Parts of the exercise:
1. How many changed files does the commit on dynamic kv cache scaling factors report?
2. Extend the diff from the commit on dynamic kv cache scaling factors, starting right after its last line shown.

Extract to read:
┄┄┄┄┄┄┄┄┄┄

[FP8][Kernel] Dynamic kv cache scaling factors computation (#11906)

Signed-off-by: Gregory Shtrasberg <Gregory.Shtrasberg@amd.com> Co-authored-by: Micah Williamson <micah.williamson@amd.com>
2025-01-23 13:04:03 -05:00
parent 6e650f56a1
commit e97f802b2d
60 changed files with 276 additions and 1365 deletions
--- a/vllm/model_executor/layers/quantization/kv_cache.py
+++ b/vllm/model_executor/layers/quantization/kv_cache.py
@@ -3,6 +3,7 @@ import torch
 from vllm.logger import init_logger
 from vllm.model_executor.layers.quantization.base_config import (
    QuantizationConfig, QuantizeMethodBase)
+from vllm.platforms import current_platform

 logger = init_logger(__name__)

@@ -40,11 +41,16 @@ class BaseKVCacheMethod(QuantizeMethodBase):
    def process_weights_after_loading(self, layer: torch.nn.Module) -> None:
        # If the kv-cache dtype is auto, we enforce the k/v_scale to be 1.0
        # regardless whether the kv-scale is available in the checkpoint.
-        if layer.kv_cache_dtype != "auto":
+        # No need to process kv scales after loading if we are going to
+        # calculate them on the fly.
+        if layer.kv_cache_dtype != "auto" and not layer.calculate_kv_scales:
            if layer.k_scale > 0.0 and layer.v_scale > 0.0:
                # We prefer to use separate k_scale and v_scale if present
                k_scale = layer.k_scale.to("cpu").tolist()
                v_scale = layer.v_scale.to("cpu").tolist()
+                if current_platform.is_rocm():
+                    k_scale *= 2
+                    v_scale *= 2
            elif layer.k_scale < 0.0 and layer.v_scale < 0.0:
                # If no scales were loaded (both scales are invalid negative
                # values), use the default value of 1.0
@@ -58,6 +64,9 @@ class BaseKVCacheMethod(QuantizeMethodBase):
                scale_to_duplicate = max(layer.k_scale, layer.v_scale)

┄┄┄┄┄┄┄┄┄┄

Dataset records:
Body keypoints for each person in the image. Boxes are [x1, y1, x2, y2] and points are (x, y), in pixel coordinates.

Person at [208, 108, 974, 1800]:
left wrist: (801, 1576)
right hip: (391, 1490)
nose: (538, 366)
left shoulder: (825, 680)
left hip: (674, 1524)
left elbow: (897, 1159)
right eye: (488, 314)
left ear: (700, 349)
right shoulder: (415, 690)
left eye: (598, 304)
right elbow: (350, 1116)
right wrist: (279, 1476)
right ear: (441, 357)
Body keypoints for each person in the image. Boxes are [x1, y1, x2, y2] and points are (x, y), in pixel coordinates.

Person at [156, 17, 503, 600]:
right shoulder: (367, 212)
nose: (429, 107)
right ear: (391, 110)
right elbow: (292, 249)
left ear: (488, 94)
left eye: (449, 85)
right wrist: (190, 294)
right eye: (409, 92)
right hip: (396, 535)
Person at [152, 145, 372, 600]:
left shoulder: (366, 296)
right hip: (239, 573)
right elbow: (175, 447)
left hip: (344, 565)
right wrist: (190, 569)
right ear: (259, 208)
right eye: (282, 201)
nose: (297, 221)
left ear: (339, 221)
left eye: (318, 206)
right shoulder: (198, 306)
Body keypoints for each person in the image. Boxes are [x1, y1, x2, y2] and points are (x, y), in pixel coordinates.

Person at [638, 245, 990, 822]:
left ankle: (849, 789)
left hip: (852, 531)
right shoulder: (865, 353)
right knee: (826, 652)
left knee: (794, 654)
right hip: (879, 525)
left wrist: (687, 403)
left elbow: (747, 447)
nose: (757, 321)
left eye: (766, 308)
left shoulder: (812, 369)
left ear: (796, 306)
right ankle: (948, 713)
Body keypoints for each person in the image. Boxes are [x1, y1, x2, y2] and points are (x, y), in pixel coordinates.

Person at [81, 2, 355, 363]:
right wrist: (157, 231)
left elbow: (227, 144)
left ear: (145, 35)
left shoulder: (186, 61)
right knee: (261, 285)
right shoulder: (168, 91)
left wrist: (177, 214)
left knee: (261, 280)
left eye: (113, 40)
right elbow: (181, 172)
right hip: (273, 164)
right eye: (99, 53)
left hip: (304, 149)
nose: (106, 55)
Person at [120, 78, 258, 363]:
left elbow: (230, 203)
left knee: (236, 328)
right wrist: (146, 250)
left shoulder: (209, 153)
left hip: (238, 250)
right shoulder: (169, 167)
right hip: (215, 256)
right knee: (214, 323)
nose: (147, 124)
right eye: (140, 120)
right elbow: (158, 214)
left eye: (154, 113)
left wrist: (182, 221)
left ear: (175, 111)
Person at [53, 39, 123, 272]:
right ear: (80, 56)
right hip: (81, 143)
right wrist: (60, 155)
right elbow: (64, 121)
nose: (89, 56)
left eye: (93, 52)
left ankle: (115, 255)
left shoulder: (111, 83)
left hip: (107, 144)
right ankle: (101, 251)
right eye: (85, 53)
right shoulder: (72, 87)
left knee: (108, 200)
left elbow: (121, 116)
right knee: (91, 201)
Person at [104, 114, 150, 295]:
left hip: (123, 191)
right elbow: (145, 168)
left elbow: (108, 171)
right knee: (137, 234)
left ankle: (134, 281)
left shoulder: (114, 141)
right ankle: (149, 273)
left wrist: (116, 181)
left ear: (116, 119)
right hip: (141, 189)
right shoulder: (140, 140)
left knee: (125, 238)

┄┄┄┄┄┄┄┄┄┄

Solved problems:
1. 60

2.
                k_scale = scale_to_duplicate.to("cpu").tolist()
                v_scale = scale_to_duplicate.to("cpu").tolist()
+                if current_platform.is_rocm():
+                    k_scale *= 2
+                    v_scale *= 2

            if not isinstance(k_scale, float) or not isinstance(
                    v_scale, float):
@@ -65,9 +74,11 @@ class BaseKVCacheMethod(QuantizeMethodBase):
                                 "for fp8 KV cache")

            # These are used in the final Attention.forward()
-            layer._k_scale = k_scale
-            layer._v_scale = v_scale
-            if (layer._k_scale == 1.0 and layer._v_scale == 1.0
+            layer._k_scale.copy_(k_scale)
+            layer._v_scale.copy_(v_scale)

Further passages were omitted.